Start of Excerpted data

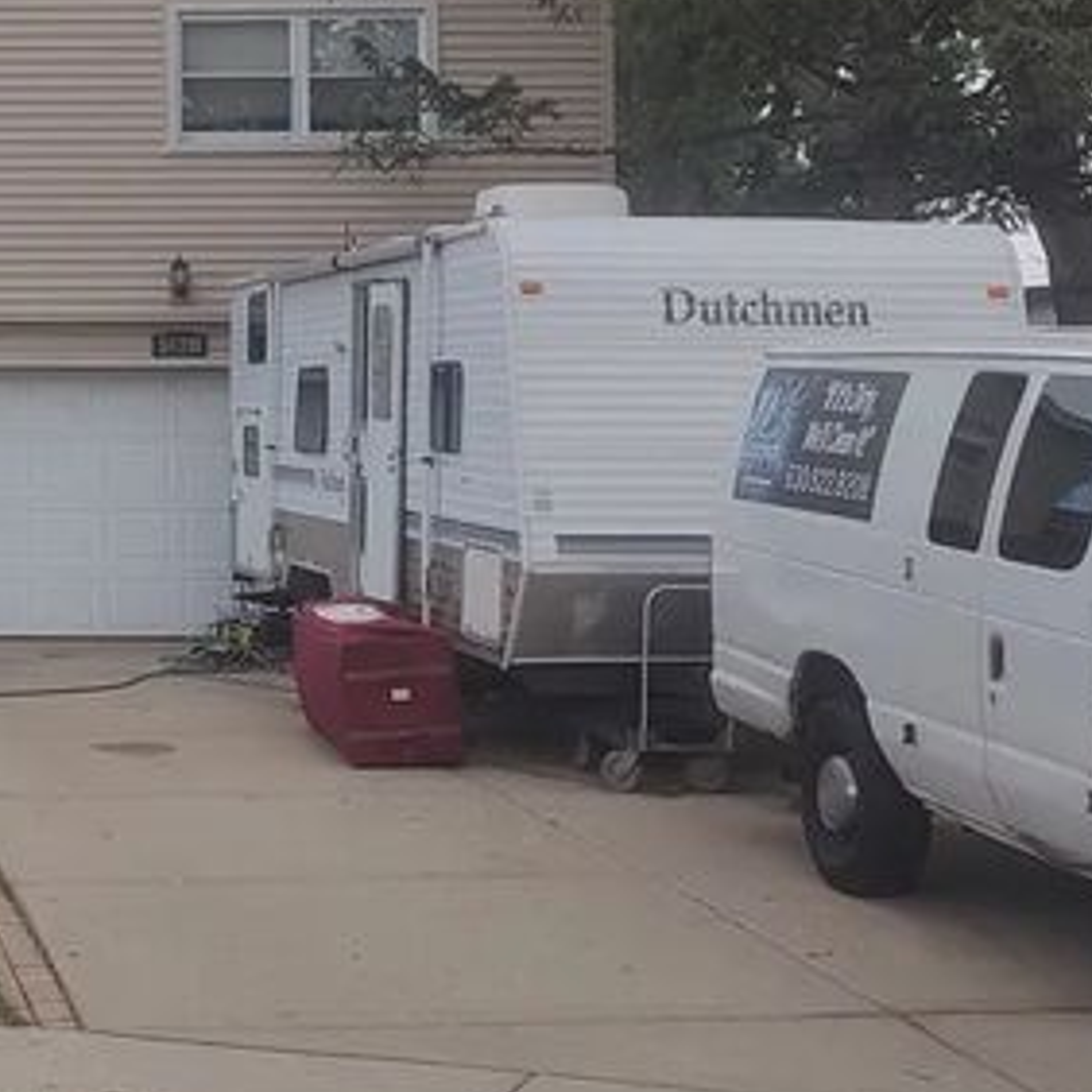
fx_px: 2748
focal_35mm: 77
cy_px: 469
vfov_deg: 22.5
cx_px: -159
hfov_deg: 21.2
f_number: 1.9
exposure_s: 1/594
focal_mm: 5.88
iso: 100
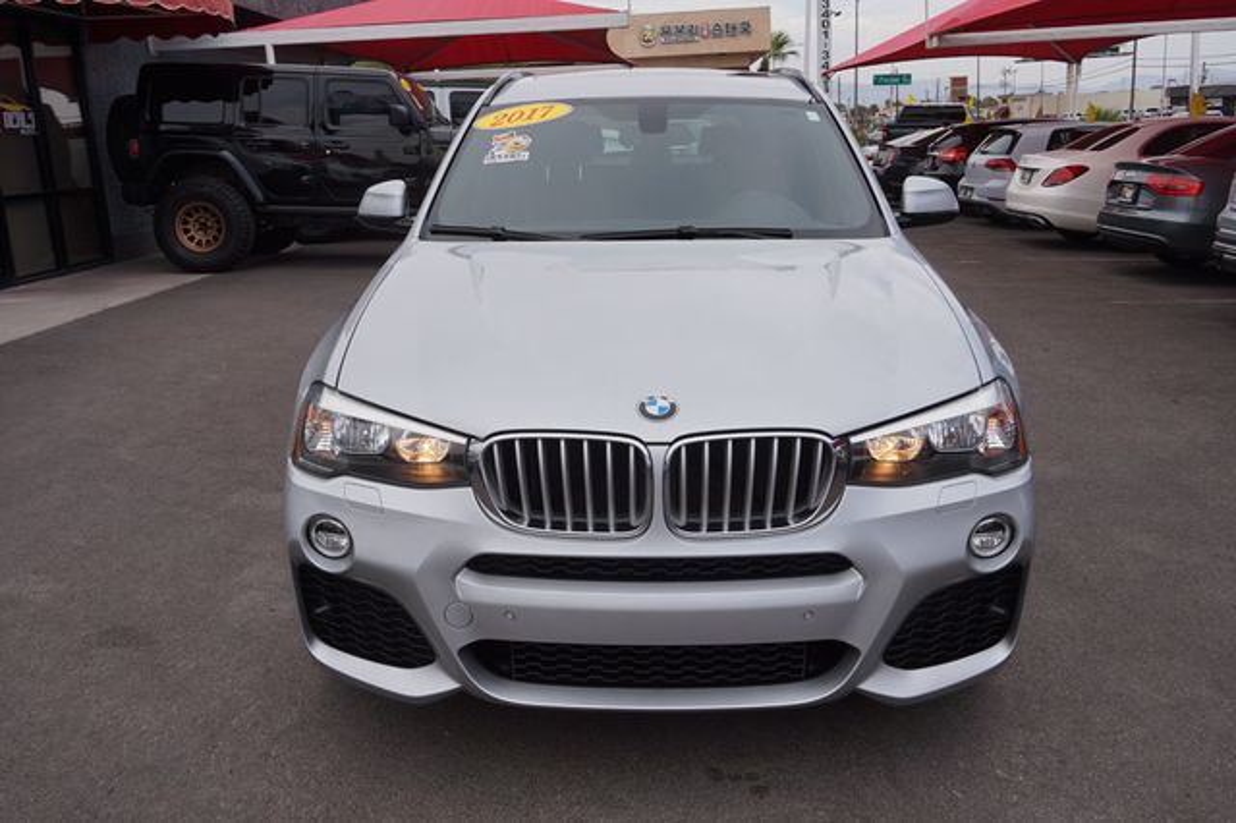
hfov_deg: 59.5
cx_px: 618
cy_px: 412
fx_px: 1081
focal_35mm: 32
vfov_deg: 41.7
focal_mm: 21
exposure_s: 1/250
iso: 100
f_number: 6.3
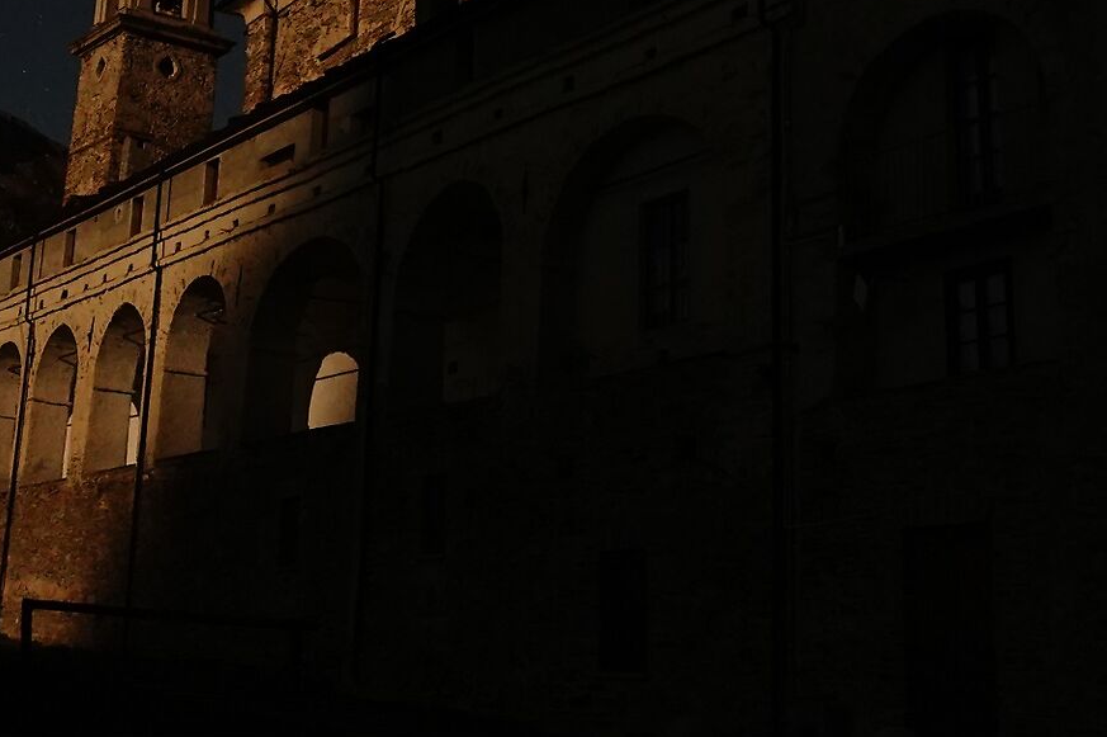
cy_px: 21
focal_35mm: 66
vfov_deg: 20.0
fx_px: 2028
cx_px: 174
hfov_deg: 29.6
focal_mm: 9
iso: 800
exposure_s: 15
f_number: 3.2
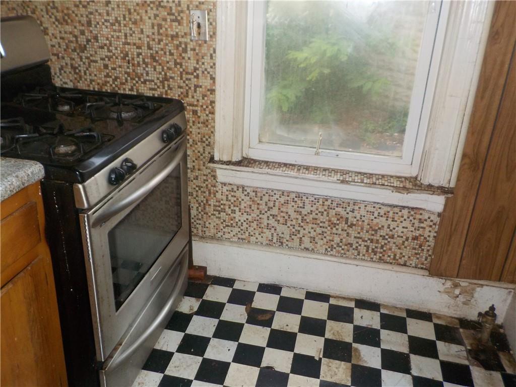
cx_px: 258
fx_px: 447
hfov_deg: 60.0
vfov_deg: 46.8
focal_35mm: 30
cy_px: 194
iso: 200
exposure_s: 1/30
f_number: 3.3
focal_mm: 4.1
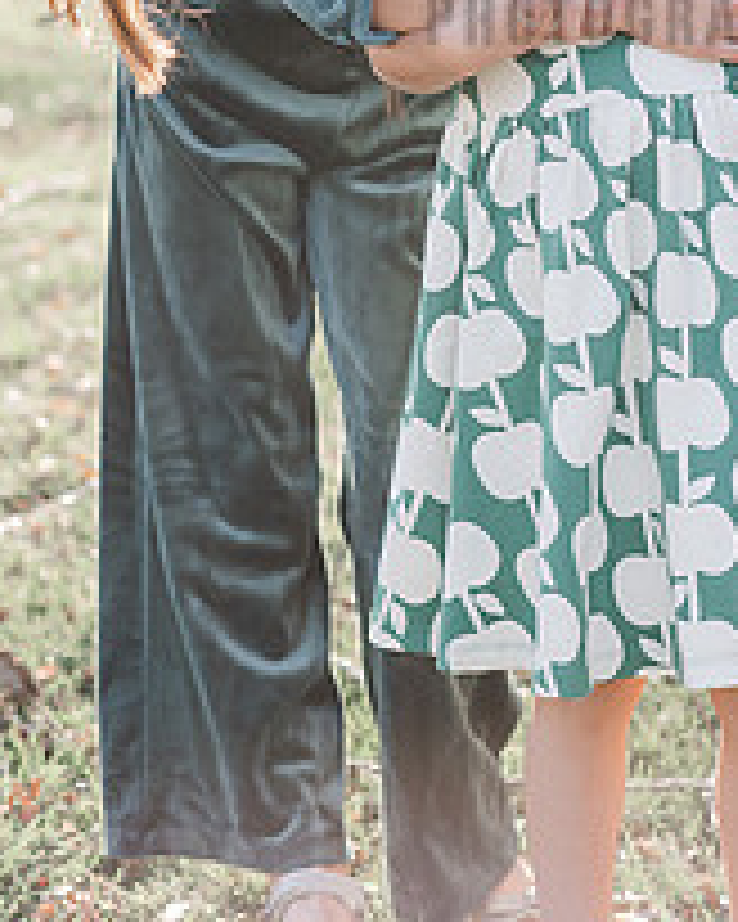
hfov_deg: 8.8
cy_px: -81
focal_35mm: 175
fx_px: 4778
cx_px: 364
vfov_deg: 10.9
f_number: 3.5
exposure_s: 1/400
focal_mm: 85
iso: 320
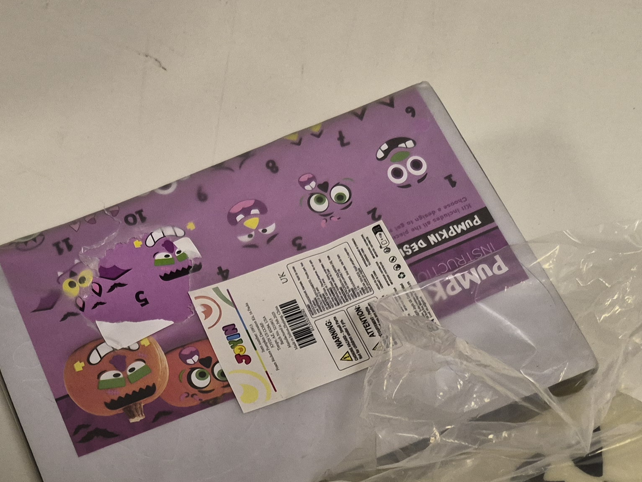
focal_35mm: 60
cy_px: 597
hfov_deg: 31.9
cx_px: 208
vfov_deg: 22.3
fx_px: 1113
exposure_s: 1/100
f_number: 1.8
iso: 640
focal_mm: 5.4
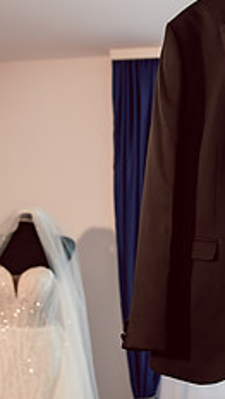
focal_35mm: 65
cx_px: 192
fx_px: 687
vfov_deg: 32.2
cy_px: 249
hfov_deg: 18.4
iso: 500
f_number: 2.8
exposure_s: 1/160
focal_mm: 32
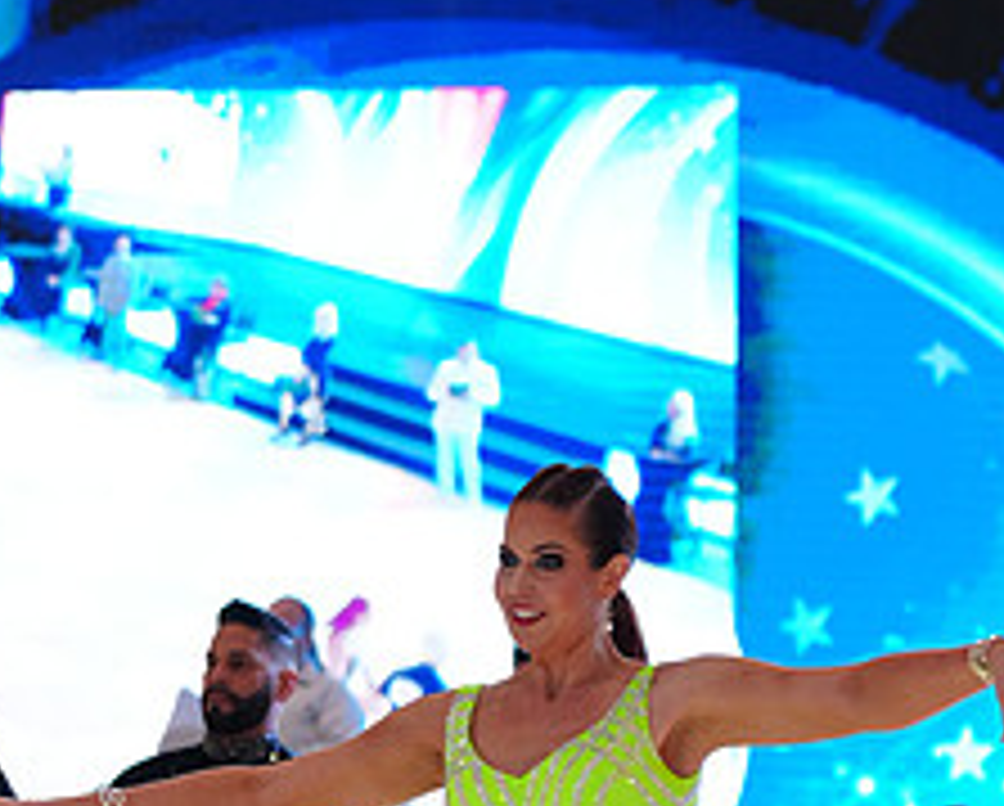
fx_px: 7617
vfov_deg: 6.0
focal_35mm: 256
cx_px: 263
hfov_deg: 7.5
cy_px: 1054
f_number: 4
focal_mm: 105
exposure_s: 1/250
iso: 2000
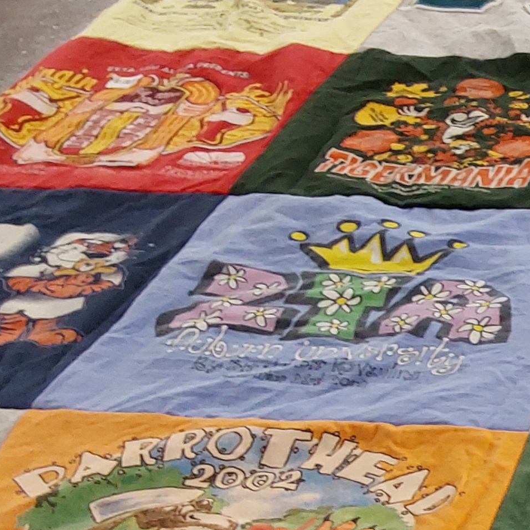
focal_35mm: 85
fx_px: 1472
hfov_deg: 18.2
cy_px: 620
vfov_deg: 19.3
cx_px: 793
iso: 125
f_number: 1.9
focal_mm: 2.91
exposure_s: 1/60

End of Excerpted data

What you are asked to do: Could you output every record above exactly as written, leaving out the pictures?

Response:
fx_px: 2748
focal_35mm: 77
cy_px: 469
vfov_deg: 22.5
cx_px: -159
hfov_deg: 21.2
f_number: 1.9
exposure_s: 1/594
focal_mm: 5.88
iso: 100
hfov_deg: 59.5
cx_px: 618
cy_px: 412
fx_px: 1081
focal_35mm: 32
vfov_deg: 41.7
focal_mm: 21
exposure_s: 1/250
iso: 100
f_number: 6.3
cy_px: 21
focal_35mm: 66
vfov_deg: 20.0
fx_px: 2028
cx_px: 174
hfov_deg: 29.6
focal_mm: 9
iso: 800
exposure_s: 15
f_number: 3.2
cx_px: 258
fx_px: 447
hfov_deg: 60.0
vfov_deg: 46.8
focal_35mm: 30
cy_px: 194
iso: 200
exposure_s: 1/30
f_number: 3.3
focal_mm: 4.1
hfov_deg: 8.8
cy_px: -81
focal_35mm: 175
fx_px: 4778
cx_px: 364
vfov_deg: 10.9
f_number: 3.5
exposure_s: 1/400
focal_mm: 85
iso: 320
focal_35mm: 60
cy_px: 597
hfov_deg: 31.9
cx_px: 208
vfov_deg: 22.3
fx_px: 1113
exposure_s: 1/100
f_number: 1.8
iso: 640
focal_mm: 5.4
focal_35mm: 65
cx_px: 192
fx_px: 687
vfov_deg: 32.2
cy_px: 249
hfov_deg: 18.4
iso: 500
f_number: 2.8
exposure_s: 1/160
focal_mm: 32
fx_px: 7617
vfov_deg: 6.0
focal_35mm: 256
cx_px: 263
hfov_deg: 7.5
cy_px: 1054
f_number: 4
focal_mm: 105
exposure_s: 1/250
iso: 2000
focal_35mm: 85
fx_px: 1472
hfov_deg: 18.2
cy_px: 620
vfov_deg: 19.3
cx_px: 793
iso: 125
f_number: 1.9
focal_mm: 2.91
exposure_s: 1/60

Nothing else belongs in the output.